OPINION OF THE COURT
Hayes, J.Plaintiffs commenced this action seeking, inter alia, a declaration that defendant Universal Underwriters Group (Universal) must assume the defense for plaintiff Louis Kipper in the underlying negligence action against him and provide primary coverage for him. Kipper was involved in an automobile accident while test-driving an automobile owned by defendant N.J. Curry Oldsmobile, Inc. (Oldsmobile), with Oldsmobile’s permission. The automobile being driven by Kipper struck defendant Michael Zumpano, an employee of Oldsmobile, who then commenced the underlying negligence action against Kipper. Oldsmobile was insured under a policy issued by Universal, and Kipper was insured under a policy issued by plaintiff Peerless Insurance Company (Peerless). Universal and Oldsmobile moved for summary judgment dismissing the complaint, and plaintiffs cross-moved for declaratory relief. Supreme Court denied the motion and granted the cross motion, declaring, inter alia, that Universal must assume the defense for Kipper in the underlying action and provide primary coverage for him. The issue before us on this appeal is whether Universal, which contends that it has a no liability clause in its policy, should be the primary insurer over Peerless, which has an excess clause in its policy. We agree with the court that Universal is the primary insurer in this case and therefore conclude that the amended judgment should be affirmed.

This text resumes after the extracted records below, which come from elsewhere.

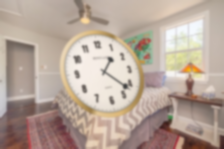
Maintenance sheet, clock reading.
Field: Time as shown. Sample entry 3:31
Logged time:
1:22
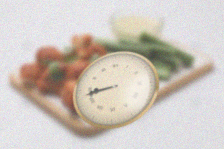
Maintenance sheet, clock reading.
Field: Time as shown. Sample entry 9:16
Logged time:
8:43
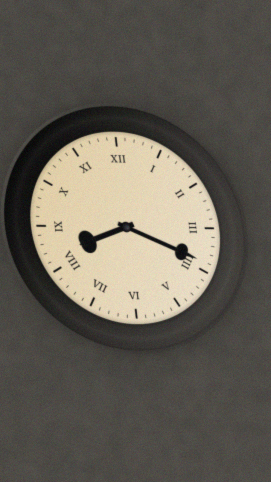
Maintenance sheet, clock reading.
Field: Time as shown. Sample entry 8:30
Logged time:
8:19
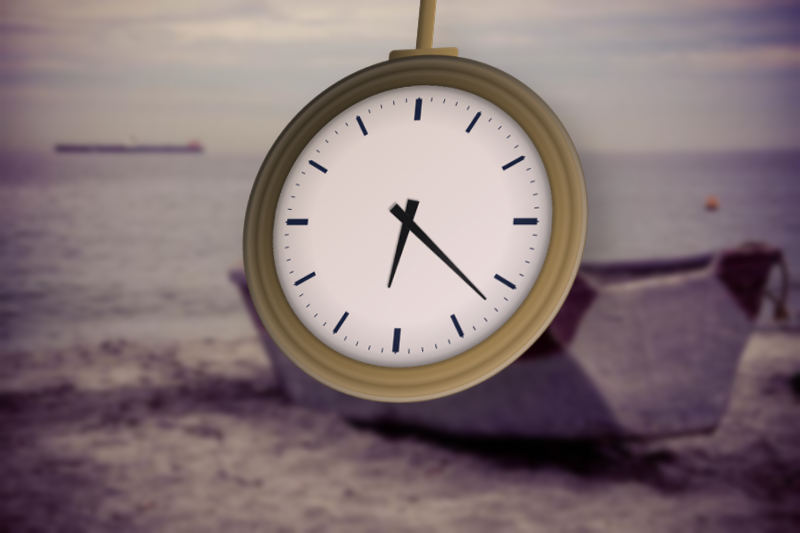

The Universal policy provides coverage for damages based on injuries “caused by an occurrence arising out of * * * [an] auto hazard.” “auto hazard” is defined to include the use of an automobile owned by or in the care, custody or control of Oldsmobile and “furnished for the use of any person or organization.” With respect to “auto hazard,” the Universal policy defines “who is an insured” as, inter alia, “ (4) [a]ny other person or organization required by law to be an insured while using an auto covered by this Coverage Part within the scope of your permission.” Finally, the Universal policy contains what Universal terms a no liability clause in a section entitled “the most we will pay.” That section provides in relevant part:
“With respect to the auto hazard part (4) of who *64is an insured, the most we will pay is that portion of such limit needed to comply with the minimum limits provision law in the jurisdiction where the occurrence took place. When there is other insurance applicable, we will pay only the amount needed to comply with such minimum limits after such other insurance has been exhausted.”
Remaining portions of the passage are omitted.